-------- Passage to read

For his part, Johnson managed to pass a first tranche of funding bills last week, keeping a portion of the government afloat through the fiscal year that ends in October. Next comes the real test: passing a second tranche of spending bills — funding critical agencies like the Defense, State and Homeland Security departments — before another shutdown deadline on March 22.
Johnson’s team has argued that, under his leadership, it’s the first time since 2018 that the government has not been funded through one massive omnibus package. And they pointed to GOP wins in the first package, including cuts to the FBI, Environmental Protection Agency, Bureau of Alcohol, Tobacco, Firearms and Explosives; more money for the Drug Enforcement Administration to combat fentanyl; and a policy giving veterans easier access to firearms even if they have been deemed unable to handle their own finances.
“We are actually moving the ball forward and getting the job done. We are governing,” Johnson said at the opening retreat news conference in West Virginia.
His allies say he’s doing well with a tiny majority and inherited problems.
Rep. Brian Babin, R-Texas, who, like Johnson, had initially joined the Freedom Caucus before dropping out said he’s “totally convinced” that Johnson shares his right flank’s goals of cutting spending but acknowledged the “challenging job” he has. “I’m very sympathetic to him. I really am,” Babin said.
Unlike his predecessor McCarthy, Johnson isn’t facing serious threats to oust him from the top job — even from those who disagree with his approach.
During a press conference last week, the former chair of the conservative House Freedom Caucus, Rep. Scott Perry, R-Pa., put his arm around the speaker and shielded him from potential criticism, reminding those in the room that Johnson inherited the parameters that constrain him from negotiating more conservative budget deals.
A McCarthy-launched impeachment inquiry
As he fought to save his job last year, McCarthy unilaterally launched an impeachment investigation into Biden and his family’s foreign business dealings. When McCarthy was ousted from power just weeks later, the Biden impeachment was suddenly Johnson’s to deal with.
“He cocked that gun and then didn’t even have the bullets to fire it,” Burchett, the Tennessee congressman, said of McCarthy.

----------------
-------- Extracted records

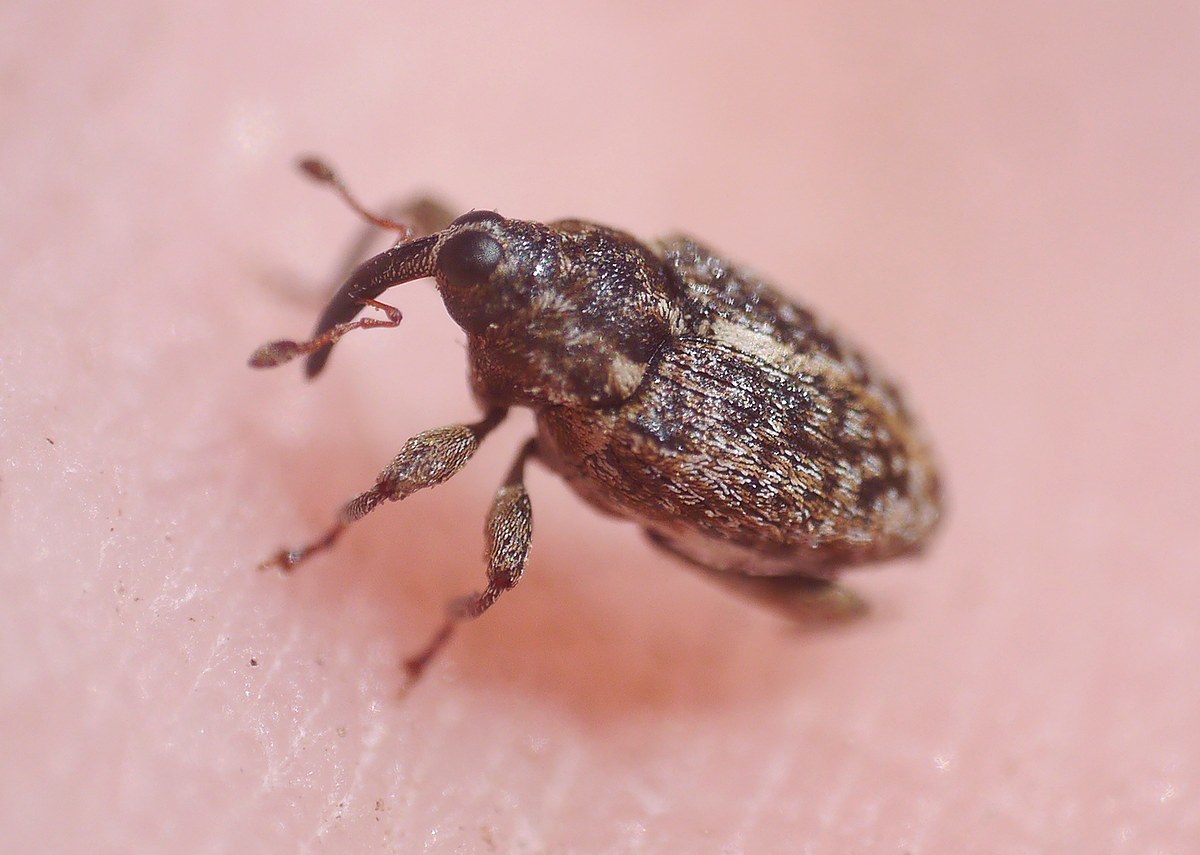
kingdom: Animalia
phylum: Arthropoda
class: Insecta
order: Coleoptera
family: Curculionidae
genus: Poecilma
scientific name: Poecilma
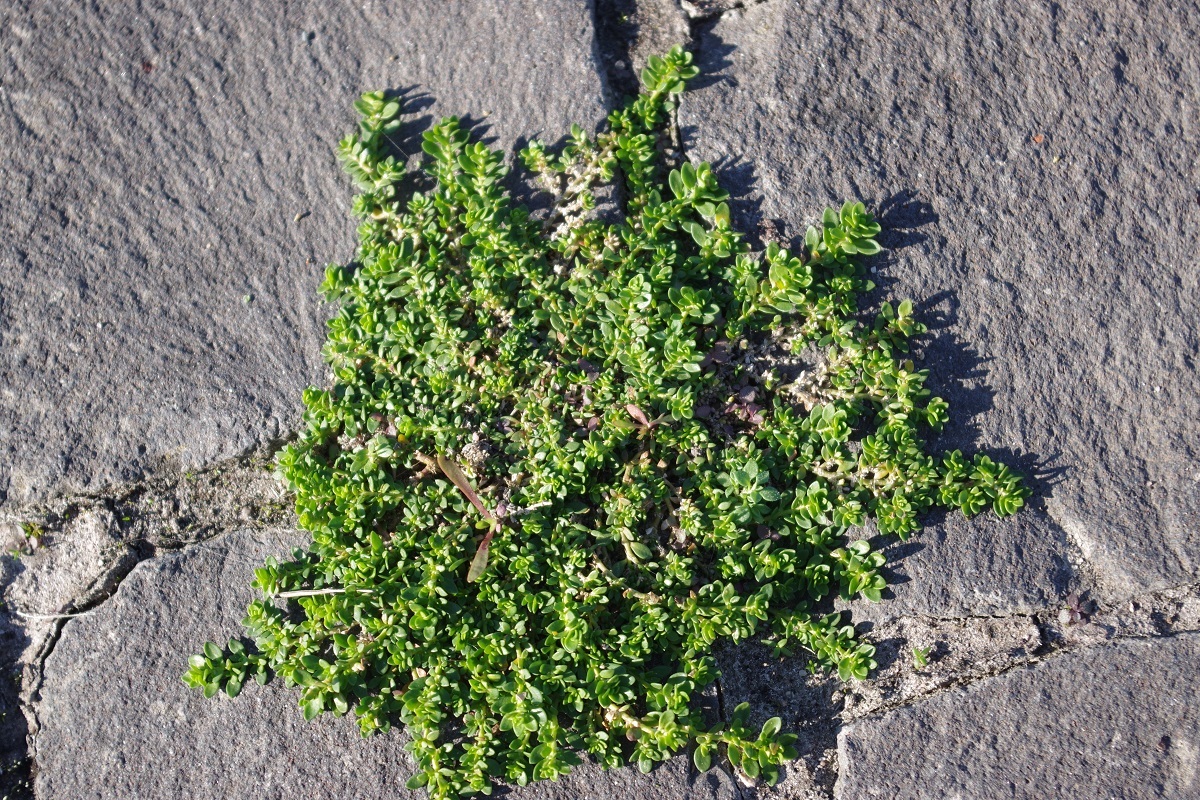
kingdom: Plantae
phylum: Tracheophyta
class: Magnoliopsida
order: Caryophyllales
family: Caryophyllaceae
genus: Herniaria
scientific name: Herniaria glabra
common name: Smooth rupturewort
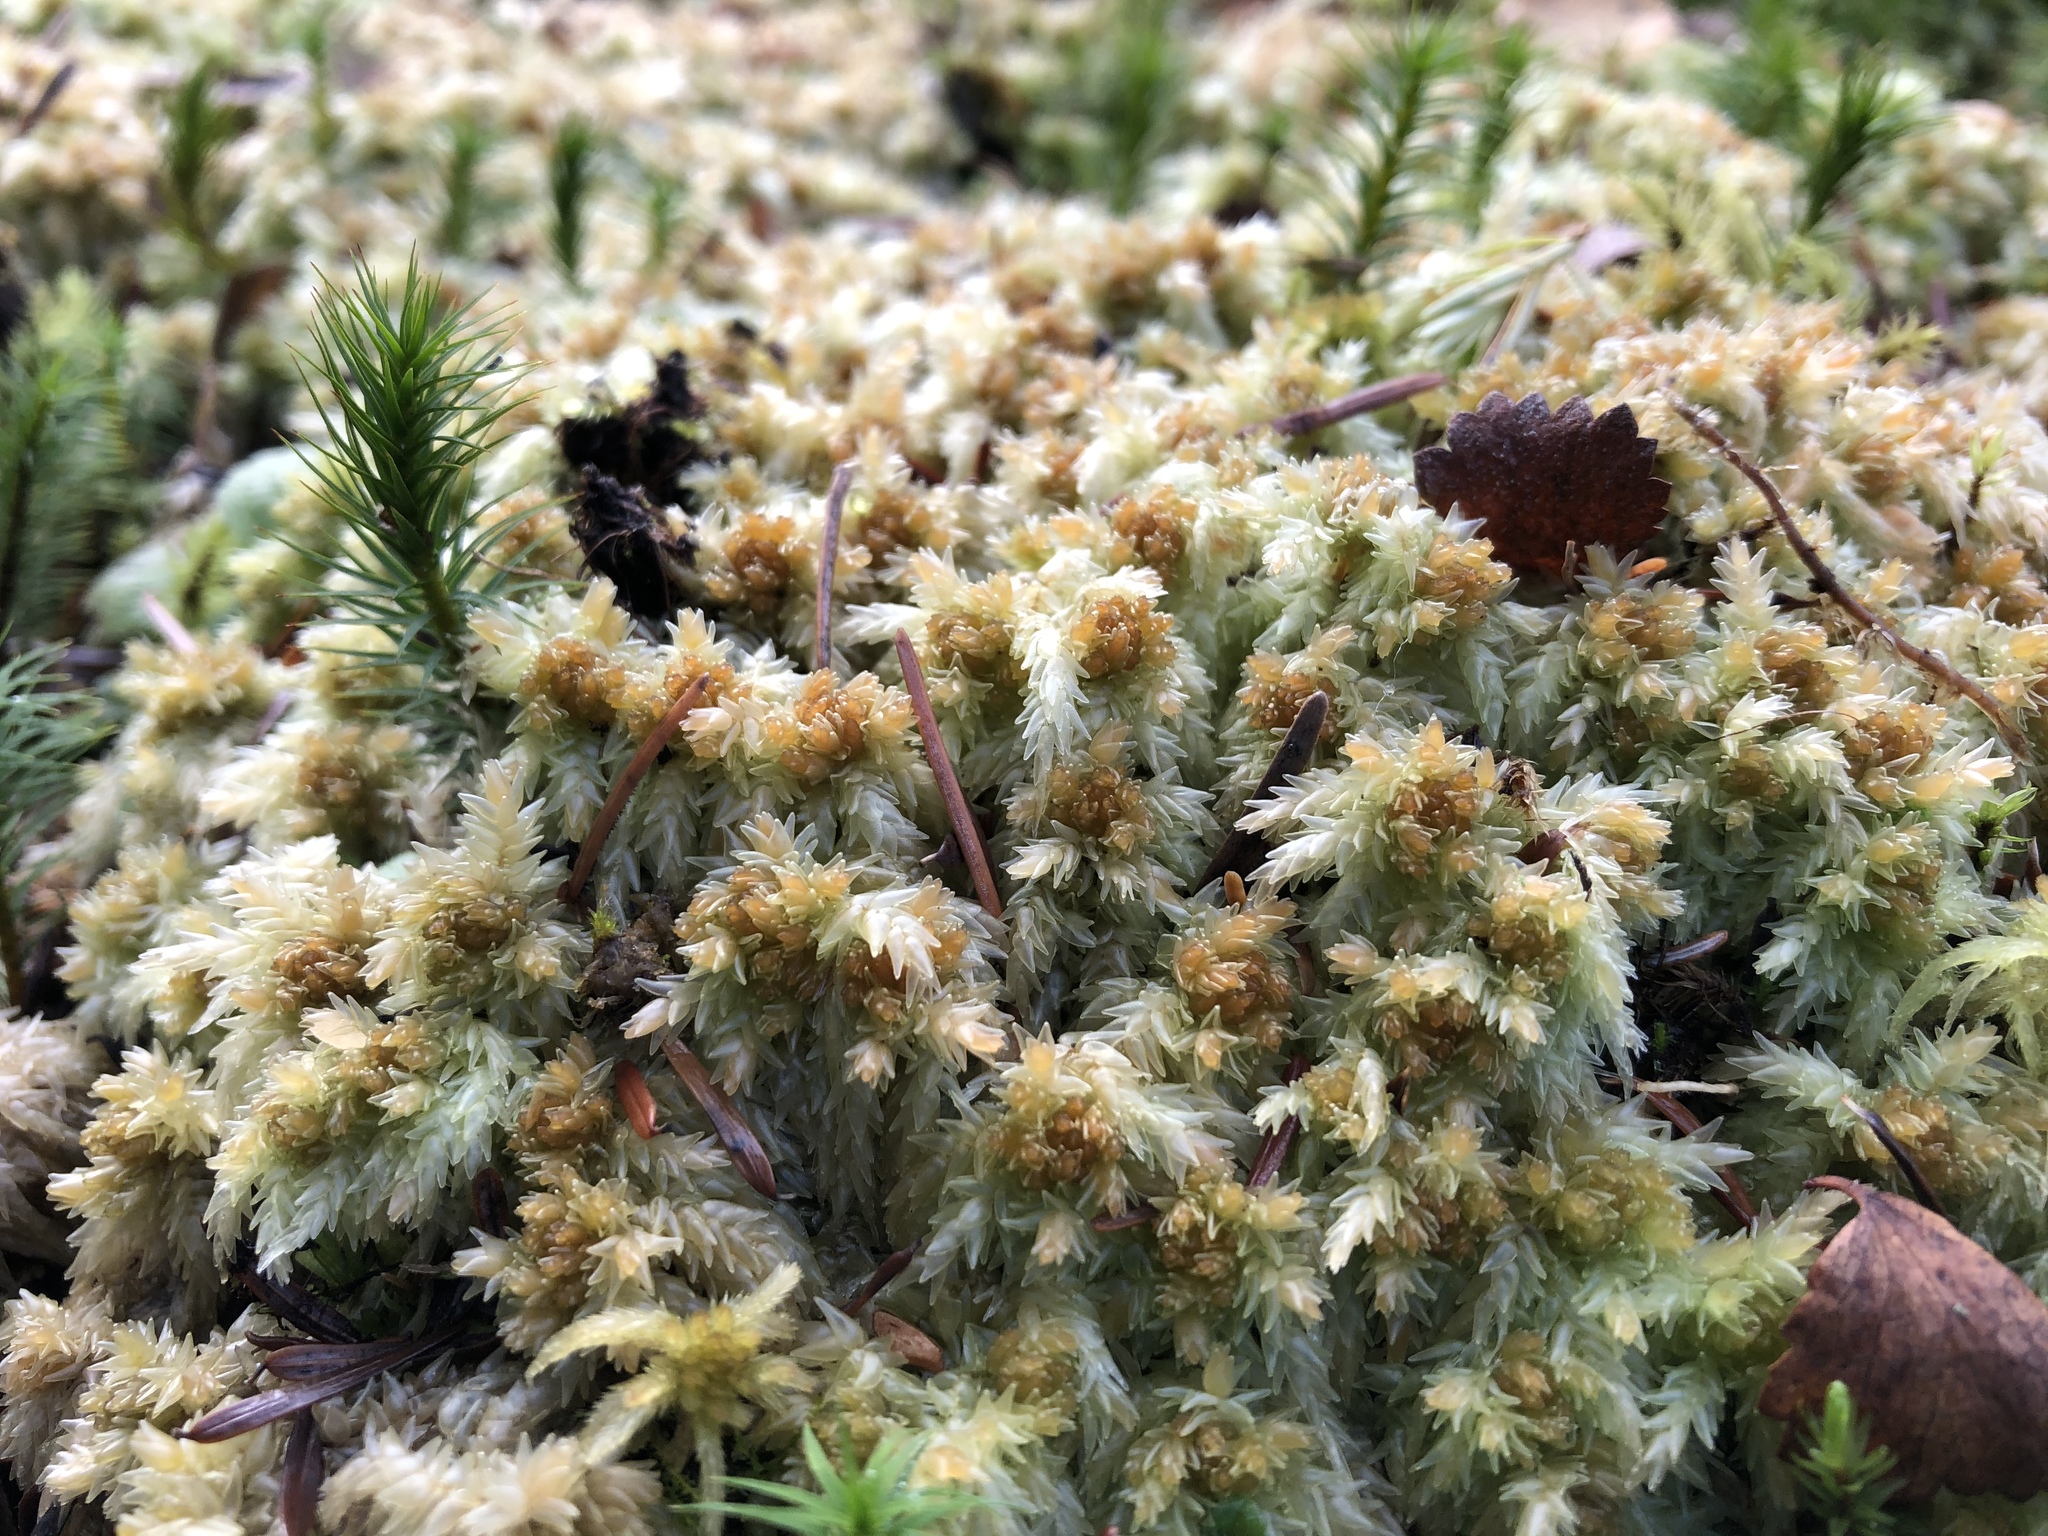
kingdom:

----------------
-------- Extracted records

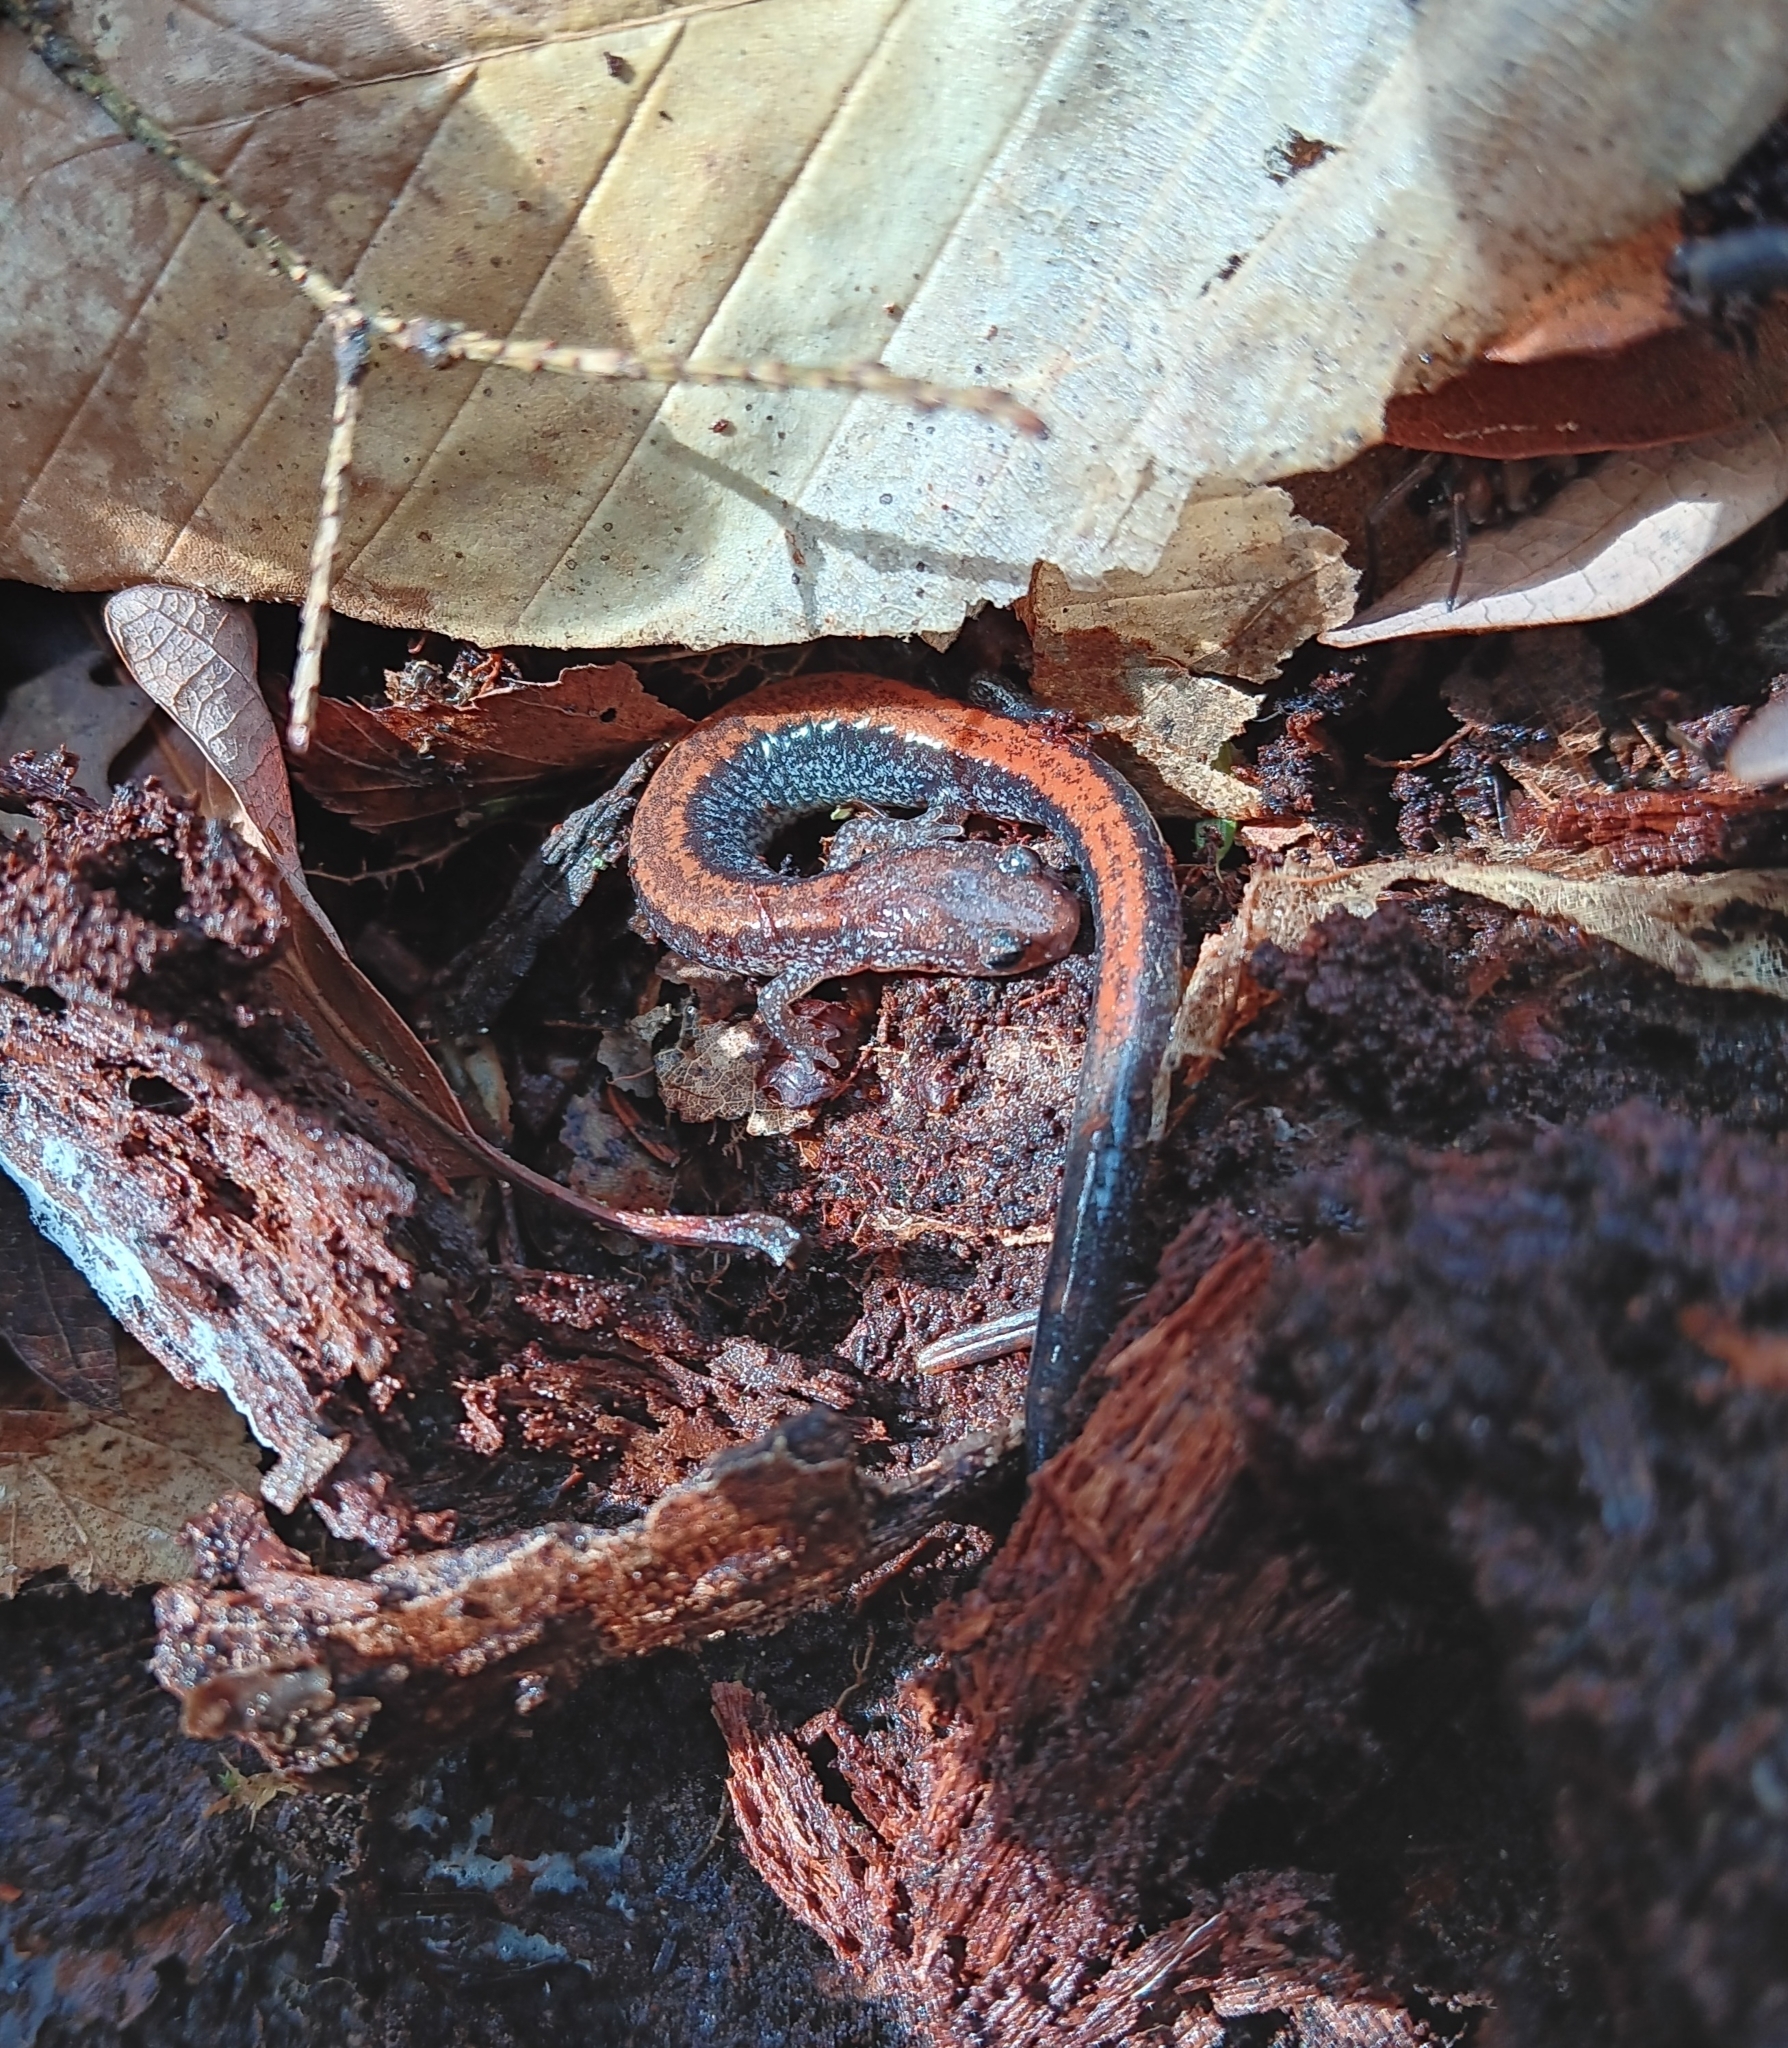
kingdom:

----------------

What this exercise asks:
a: Answer these questions using the passage about House Speaker Johnson above:
(i) What is the date of the next shutdown deadline?
(ii) In which state did Johnson hold the opening retreat news conference?
(iii) Who put his arm around the speaker at a press conference last week?
b: Resume the passage about House Speaker Johnson, starting after its final sentence.

Answers by task:
a:
(i) March 22
(ii) West Virginia
(iii) Rep. Scott Perry, R-Pa., the former chair of the House Freedom Caucus

b:
With the White House arguing that the inquiry was unconstitutional, Johnson made the case to reluctant rank-and-file Republicans that they needed to formalize it with a vote to enforce their subpoenas. With that argument, the former constitutional lawyer managed to get all 221 Republicans to vote yes — something of a pre-Christmas miracle.
But that’s where the unity ended on the issue. Many Republicans have grown skeptical of the effort to impeach Biden and the evidence that’s been presented so far — and that was before an FBI informant at the “heart” of the inquiry was charged with lying to the bureau about the Bidens. One impeachment-averse Republican even sped up his planned retirement over the dysfunction.
“We’ve taken impeachment and we’ve made it a social media issue as opposed to a constitutional concept,” Rep. Ken Buck, R-Colo., told reporters on Wednesday moments after announcing that he would soon resign from Congress. “This place keeps going downhill and I don’t need to spend more time here.”
Buck’s planned resignation next week, coupled with Democrat Tom Suozzi flipping a GOP seat in New York last month, has made the impeachment math virtually impossible for Johnson and the Republicans this year. They can only afford to lose two GOP defections on any vote.
Sen. Markwayne Mullin, R-Okla., a Johnson ally who served with him in the House, told NBC News that if Johnson survives the funding and foreign aid battles on Capitol Hill, “He is probably the most effective speaker they’re going to have in the coming years.”
“Because since he was thrown right into the water, sink or swim — if he comes out of this thing, he’s gone through more than the last three months than most speakers deal with the whole time they’re in office.”